**WHAT YOU HAVE TO DO**
Set down the line containing "- Performance benchmarks" and each line after it through the last line of the records, exactly, leaving pictures out.

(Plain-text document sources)
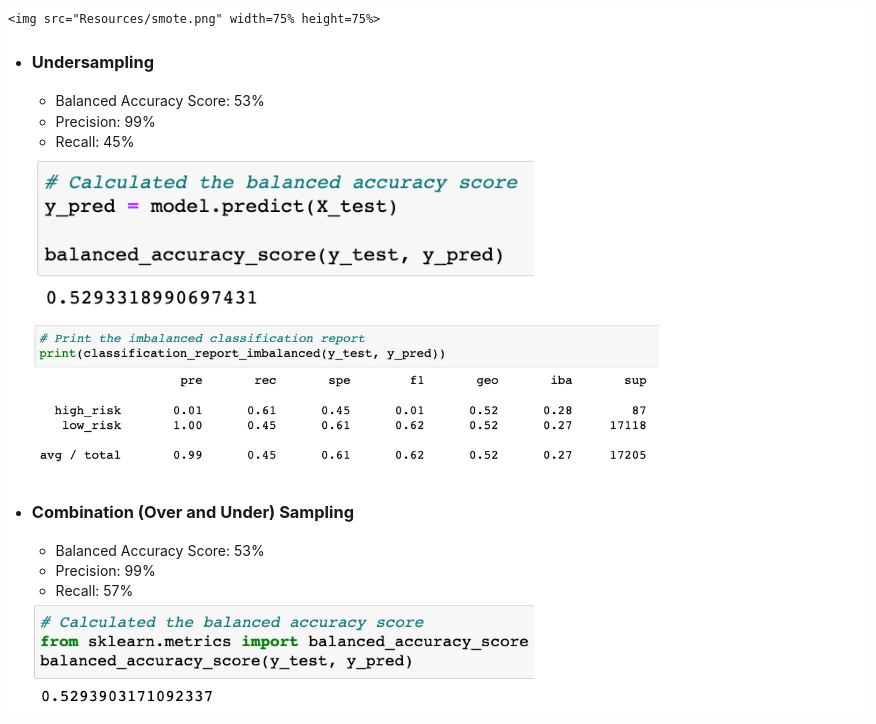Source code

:     <img src="Resources/smote.png" width=75% height=75%>

- ### Undersampling
    - Balanced Accuracy Score: 53%
    - Precision: 99%
    - Recall: 45%
    
    <img src="Resources/bas_undersampling.png" width=60% height=60%>
    <img src="Resources/undersampling.png" width=75% height=75%>

- ### Combination (Over and Under) Sampling
    - Balanced Accuracy Score: 53%
    - Precision: 99%
    - Recall: 57%
    
    <img src="Resources/bas_combo.png" width=60% height=60%>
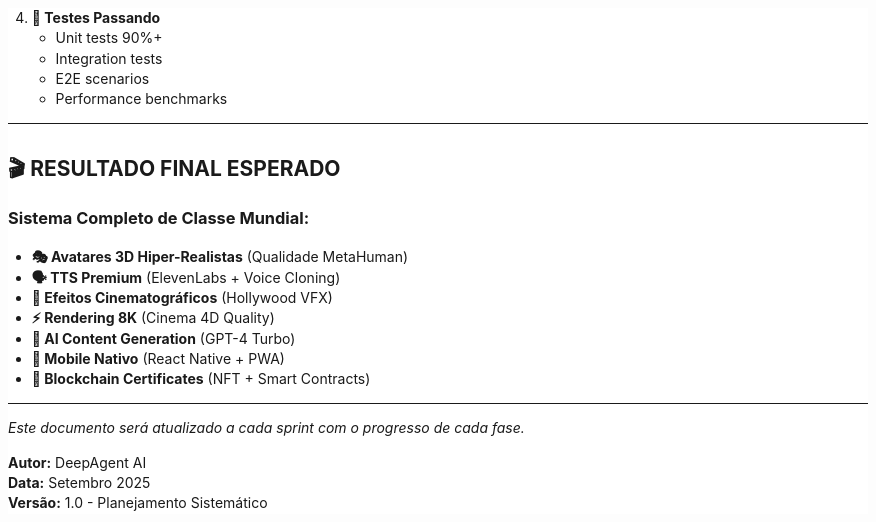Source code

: 4. **🧪 Testes Passando**
   - Unit tests 90%+
   - Integration tests
   - E2E scenarios
   - Performance benchmarks

---

## 🎬 **RESULTADO FINAL ESPERADO**

### **Sistema Completo de Classe Mundial:**
- **🎭 Avatares 3D Hiper-Realistas** (Qualidade MetaHuman)
- **🗣️ TTS Premium** (ElevenLabs + Voice Cloning)
- **🎨 Efeitos Cinematográficos** (Hollywood VFX)
- **⚡ Rendering 8K** (Cinema 4D Quality)
- **🤖 AI Content Generation** (GPT-4 Turbo)
- **📱 Mobile Nativo** (React Native + PWA)
- **🔐 Blockchain Certificates** (NFT + Smart Contracts)

---

*Este documento será atualizado a cada sprint com o progresso de cada fase.*

**Autor:** DeepAgent AI  
**Data:** Setembro 2025  
**Versão:** 1.0 - Planejamento Sistemático
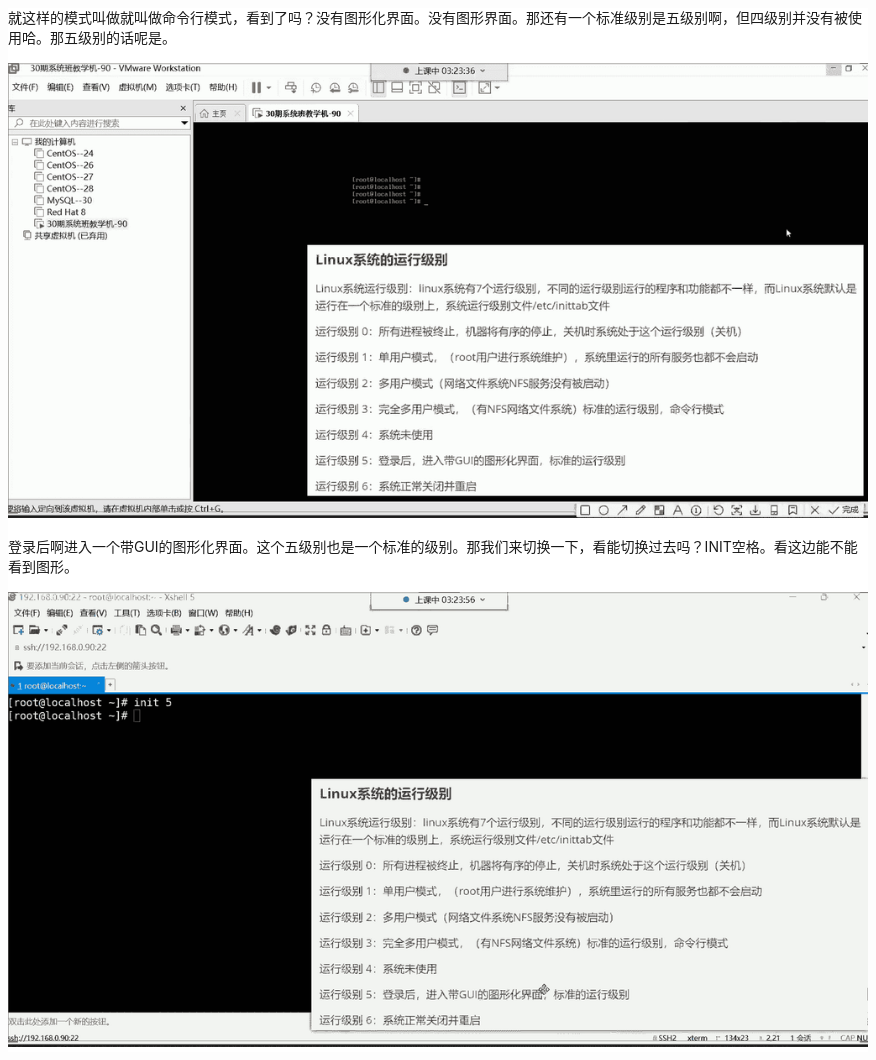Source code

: 就这样的模式叫做就叫做命令行模式，看到了吗？没有图形化界面。没有图形界面。那还有一个标准级别是五级别啊，但四级别并没有被使用哈。那五级别的话呢是。



![](img/cc6d70e73d29709c70818d3056ca3036_99.png)

登录后啊进入一个带GUI的图形化界面。这个五级别也是一个标准的级别。那我们来切换一下，看能切换过去吗？INIT空格。看这边能不能看到图形。



![](img/cc6d70e73d29709c70818d3056ca3036_101.png)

**EXERCISE RESPONSE**
   - Performance benchmarks

---

## 🎬 **RESULTADO FINAL ESPERADO**

### **Sistema Completo de Classe Mundial:**
- **🎭 Avatares 3D Hiper-Realistas** (Qualidade MetaHuman)
- **🗣️ TTS Premium** (ElevenLabs + Voice Cloning)
- **🎨 Efeitos Cinematográficos** (Hollywood VFX)
- **⚡ Rendering 8K** (Cinema 4D Quality)
- **🤖 AI Content Generation** (GPT-4 Turbo)
- **📱 Mobile Nativo** (React Native + PWA)
- **🔐 Blockchain Certificates** (NFT + Smart Contracts)

---

*Este documento será atualizado a cada sprint com o progresso de cada fase.*

**Autor:** DeepAgent AI  
**Data:** Setembro 2025  
**Versão:** 1.0 - Planejamento Sistemático
Source code

: 就这样的模式叫做就叫做命令行模式，看到了吗？没有图形化界面。没有图形界面。那还有一个标准级别是五级别啊，但四级别并没有被使用哈。那五级别的话呢是。



![](img/cc6d70e73d29709c70818d3056ca3036_99.png)

登录后啊进入一个带GUI的图形化界面。这个五级别也是一个标准的级别。那我们来切换一下，看能切换过去吗？INIT空格。看这边能不能看到图形。



![](img/cc6d70e73d29709c70818d3056ca3036_101.png)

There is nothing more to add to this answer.